## Data to process

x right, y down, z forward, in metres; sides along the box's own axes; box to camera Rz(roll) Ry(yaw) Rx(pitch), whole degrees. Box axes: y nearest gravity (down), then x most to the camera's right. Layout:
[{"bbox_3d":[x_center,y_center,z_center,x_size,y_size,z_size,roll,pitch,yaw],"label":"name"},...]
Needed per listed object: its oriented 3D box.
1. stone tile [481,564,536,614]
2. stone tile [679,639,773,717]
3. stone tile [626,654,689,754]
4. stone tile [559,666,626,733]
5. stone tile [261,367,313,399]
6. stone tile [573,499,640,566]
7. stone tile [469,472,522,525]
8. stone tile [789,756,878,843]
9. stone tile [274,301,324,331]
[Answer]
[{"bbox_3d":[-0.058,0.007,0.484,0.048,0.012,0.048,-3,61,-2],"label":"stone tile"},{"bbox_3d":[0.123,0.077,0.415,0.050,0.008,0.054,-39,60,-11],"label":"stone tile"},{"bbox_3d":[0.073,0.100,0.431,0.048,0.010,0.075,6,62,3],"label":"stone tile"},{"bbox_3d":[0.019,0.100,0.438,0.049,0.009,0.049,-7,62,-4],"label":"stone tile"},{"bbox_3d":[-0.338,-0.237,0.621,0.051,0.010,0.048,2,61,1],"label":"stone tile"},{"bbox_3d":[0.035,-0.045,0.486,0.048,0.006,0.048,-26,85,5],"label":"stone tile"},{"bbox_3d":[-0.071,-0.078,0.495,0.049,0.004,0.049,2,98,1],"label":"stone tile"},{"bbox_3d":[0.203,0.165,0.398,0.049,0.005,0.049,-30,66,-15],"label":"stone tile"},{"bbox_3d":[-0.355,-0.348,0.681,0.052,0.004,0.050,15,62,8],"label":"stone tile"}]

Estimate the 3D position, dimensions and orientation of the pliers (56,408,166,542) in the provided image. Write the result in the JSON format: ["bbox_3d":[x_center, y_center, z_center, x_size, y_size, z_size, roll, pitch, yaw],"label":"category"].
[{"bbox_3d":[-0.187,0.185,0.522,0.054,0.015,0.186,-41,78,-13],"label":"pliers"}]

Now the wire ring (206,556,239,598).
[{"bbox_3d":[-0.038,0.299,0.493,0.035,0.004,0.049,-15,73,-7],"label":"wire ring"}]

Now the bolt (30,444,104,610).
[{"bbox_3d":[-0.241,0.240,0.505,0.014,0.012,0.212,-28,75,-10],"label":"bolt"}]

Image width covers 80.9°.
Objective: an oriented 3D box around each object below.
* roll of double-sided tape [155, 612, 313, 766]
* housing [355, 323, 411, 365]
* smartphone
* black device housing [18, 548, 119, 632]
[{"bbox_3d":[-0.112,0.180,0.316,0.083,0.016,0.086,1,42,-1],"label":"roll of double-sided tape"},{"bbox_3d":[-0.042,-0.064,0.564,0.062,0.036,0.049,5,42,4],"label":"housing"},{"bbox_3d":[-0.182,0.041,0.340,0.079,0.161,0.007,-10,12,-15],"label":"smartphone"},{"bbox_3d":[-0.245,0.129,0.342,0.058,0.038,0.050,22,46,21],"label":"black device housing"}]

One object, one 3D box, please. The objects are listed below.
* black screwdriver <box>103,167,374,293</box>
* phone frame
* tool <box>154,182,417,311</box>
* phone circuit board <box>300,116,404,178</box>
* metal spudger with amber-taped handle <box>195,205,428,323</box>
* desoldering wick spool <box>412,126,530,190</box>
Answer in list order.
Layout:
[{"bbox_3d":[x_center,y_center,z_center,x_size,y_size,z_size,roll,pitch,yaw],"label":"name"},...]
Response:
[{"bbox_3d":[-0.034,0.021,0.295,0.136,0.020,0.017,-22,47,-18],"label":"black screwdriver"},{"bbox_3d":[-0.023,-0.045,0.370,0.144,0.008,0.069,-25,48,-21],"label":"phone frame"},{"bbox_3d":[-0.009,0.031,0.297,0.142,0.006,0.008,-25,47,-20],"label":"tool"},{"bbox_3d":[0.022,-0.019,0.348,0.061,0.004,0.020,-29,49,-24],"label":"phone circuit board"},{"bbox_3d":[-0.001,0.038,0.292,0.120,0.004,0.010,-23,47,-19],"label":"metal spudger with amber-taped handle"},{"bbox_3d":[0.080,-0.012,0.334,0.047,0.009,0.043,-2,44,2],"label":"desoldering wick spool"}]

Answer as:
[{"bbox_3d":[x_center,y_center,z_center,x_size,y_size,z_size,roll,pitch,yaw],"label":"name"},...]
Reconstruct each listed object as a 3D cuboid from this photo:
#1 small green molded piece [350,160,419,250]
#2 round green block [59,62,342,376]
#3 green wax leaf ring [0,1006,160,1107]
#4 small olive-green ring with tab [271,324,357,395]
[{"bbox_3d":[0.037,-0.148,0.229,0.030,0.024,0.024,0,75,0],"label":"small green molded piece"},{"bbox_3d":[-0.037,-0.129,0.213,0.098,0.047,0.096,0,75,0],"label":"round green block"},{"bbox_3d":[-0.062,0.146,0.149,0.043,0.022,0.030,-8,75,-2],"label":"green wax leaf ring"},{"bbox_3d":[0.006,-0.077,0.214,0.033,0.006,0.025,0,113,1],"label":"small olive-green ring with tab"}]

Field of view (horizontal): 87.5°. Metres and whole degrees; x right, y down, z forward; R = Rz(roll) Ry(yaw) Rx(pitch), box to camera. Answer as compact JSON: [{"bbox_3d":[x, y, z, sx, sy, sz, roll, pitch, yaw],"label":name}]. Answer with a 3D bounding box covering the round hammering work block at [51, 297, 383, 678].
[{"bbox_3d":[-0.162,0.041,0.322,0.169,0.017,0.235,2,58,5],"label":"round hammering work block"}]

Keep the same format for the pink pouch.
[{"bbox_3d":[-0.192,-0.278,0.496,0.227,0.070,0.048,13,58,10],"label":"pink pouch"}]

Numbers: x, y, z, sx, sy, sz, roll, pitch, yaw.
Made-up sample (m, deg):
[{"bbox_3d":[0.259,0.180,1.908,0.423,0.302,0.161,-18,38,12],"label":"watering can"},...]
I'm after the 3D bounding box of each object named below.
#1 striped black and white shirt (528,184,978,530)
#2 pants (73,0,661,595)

## Aim of the exercise
Write the listing out again in full, exactly as it stands above.

## Answer space
x right, y down, z forward, in metres; sides along the box's own axes; box to camera Rz(roll) Ry(yaw) Rx(pitch), whole degrees. Box axes: y nearest gravity (down), then x most to the camera's right. Layout:
[{"bbox_3d":[x_center,y_center,z_center,x_size,y_size,z_size,roll,pitch,yaw],"label":"name"},...]
Needed per listed object: its oriented 3D box.
1. stone tile [481,564,536,614]
2. stone tile [679,639,773,717]
3. stone tile [626,654,689,754]
4. stone tile [559,666,626,733]
5. stone tile [261,367,313,399]
6. stone tile [573,499,640,566]
7. stone tile [469,472,522,525]
8. stone tile [789,756,878,843]
9. stone tile [274,301,324,331]
[Answer]
[{"bbox_3d":[-0.058,0.007,0.484,0.048,0.012,0.048,-3,61,-2],"label":"stone tile"},{"bbox_3d":[0.123,0.077,0.415,0.050,0.008,0.054,-39,60,-11],"label":"stone tile"},{"bbox_3d":[0.073,0.100,0.431,0.048,0.010,0.075,6,62,3],"label":"stone tile"},{"bbox_3d":[0.019,0.100,0.438,0.049,0.009,0.049,-7,62,-4],"label":"stone tile"},{"bbox_3d":[-0.338,-0.237,0.621,0.051,0.010,0.048,2,61,1],"label":"stone tile"},{"bbox_3d":[0.035,-0.045,0.486,0.048,0.006,0.048,-26,85,5],"label":"stone tile"},{"bbox_3d":[-0.071,-0.078,0.495,0.049,0.004,0.049,2,98,1],"label":"stone tile"},{"bbox_3d":[0.203,0.165,0.398,0.049,0.005,0.049,-30,66,-15],"label":"stone tile"},{"bbox_3d":[-0.355,-0.348,0.681,0.052,0.004,0.050,15,62,8],"label":"stone tile"}]

Estimate the 3D position, dimensions and orientation of the pliers (56,408,166,542) in the provided image. Write the result in the JSON format: ["bbox_3d":[x_center, y_center, z_center, x_size, y_size, z_size, roll, pitch, yaw],"label":"category"].
[{"bbox_3d":[-0.187,0.185,0.522,0.054,0.015,0.186,-41,78,-13],"label":"pliers"}]

Now the wire ring (206,556,239,598).
[{"bbox_3d":[-0.038,0.299,0.493,0.035,0.004,0.049,-15,73,-7],"label":"wire ring"}]

Now the bolt (30,444,104,610).
[{"bbox_3d":[-0.241,0.240,0.505,0.014,0.012,0.212,-28,75,-10],"label":"bolt"}]

Image width covers 80.9°.
Objective: an oriented 3D box around each object below.
* roll of double-sided tape [155, 612, 313, 766]
* housing [355, 323, 411, 365]
* smartphone
* black device housing [18, 548, 119, 632]
[{"bbox_3d":[-0.112,0.180,0.316,0.083,0.016,0.086,1,42,-1],"label":"roll of double-sided tape"},{"bbox_3d":[-0.042,-0.064,0.564,0.062,0.036,0.049,5,42,4],"label":"housing"},{"bbox_3d":[-0.182,0.041,0.340,0.079,0.161,0.007,-10,12,-15],"label":"smartphone"},{"bbox_3d":[-0.245,0.129,0.342,0.058,0.038,0.050,22,46,21],"label":"black device housing"}]

One object, one 3D box, please. The objects are listed below.
* black screwdriver <box>103,167,374,293</box>
* phone frame
* tool <box>154,182,417,311</box>
* phone circuit board <box>300,116,404,178</box>
* metal spudger with amber-taped handle <box>195,205,428,323</box>
* desoldering wick spool <box>412,126,530,190</box>
Answer in list order.
Layout:
[{"bbox_3d":[x_center,y_center,z_center,x_size,y_size,z_size,roll,pitch,yaw],"label":"name"},...]
Response:
[{"bbox_3d":[-0.034,0.021,0.295,0.136,0.020,0.017,-22,47,-18],"label":"black screwdriver"},{"bbox_3d":[-0.023,-0.045,0.370,0.144,0.008,0.069,-25,48,-21],"label":"phone frame"},{"bbox_3d":[-0.009,0.031,0.297,0.142,0.006,0.008,-25,47,-20],"label":"tool"},{"bbox_3d":[0.022,-0.019,0.348,0.061,0.004,0.020,-29,49,-24],"label":"phone circuit board"},{"bbox_3d":[-0.001,0.038,0.292,0.120,0.004,0.010,-23,47,-19],"label":"metal spudger with amber-taped handle"},{"bbox_3d":[0.080,-0.012,0.334,0.047,0.009,0.043,-2,44,2],"label":"desoldering wick spool"}]

Answer as:
[{"bbox_3d":[x_center,y_center,z_center,x_size,y_size,z_size,roll,pitch,yaw],"label":"name"},...]
Reconstruct each listed object as a 3D cuboid from this photo:
#1 small green molded piece [350,160,419,250]
#2 round green block [59,62,342,376]
#3 green wax leaf ring [0,1006,160,1107]
#4 small olive-green ring with tab [271,324,357,395]
[{"bbox_3d":[0.037,-0.148,0.229,0.030,0.024,0.024,0,75,0],"label":"small green molded piece"},{"bbox_3d":[-0.037,-0.129,0.213,0.098,0.047,0.096,0,75,0],"label":"round green block"},{"bbox_3d":[-0.062,0.146,0.149,0.043,0.022,0.030,-8,75,-2],"label":"green wax leaf ring"},{"bbox_3d":[0.006,-0.077,0.214,0.033,0.006,0.025,0,113,1],"label":"small olive-green ring with tab"}]

Field of view (horizontal): 87.5°. Metres and whole degrees; x right, y down, z forward; R = Rz(roll) Ry(yaw) Rx(pitch), box to camera. Answer as compact JSON: [{"bbox_3d":[x, y, z, sx, sy, sz, roll, pitch, yaw],"label":name}]. Answer with a 3D bounding box covering the round hammering work block at [51, 297, 383, 678].
[{"bbox_3d":[-0.162,0.041,0.322,0.169,0.017,0.235,2,58,5],"label":"round hammering work block"}]

Keep the same format for the pink pouch.
[{"bbox_3d":[-0.192,-0.278,0.496,0.227,0.070,0.048,13,58,10],"label":"pink pouch"}]

Numbers: x, y, z, sx, sy, sz, roll, pitch, yaw.
Made-up sample (m, deg):
[{"bbox_3d":[0.259,0.180,1.908,0.423,0.302,0.161,-18,38,12],"label":"watering can"},...]
I'm after the 3D bounding box of each object named below.
#1 striped black and white shirt (528,184,978,530)
#2 pants (73,0,661,595)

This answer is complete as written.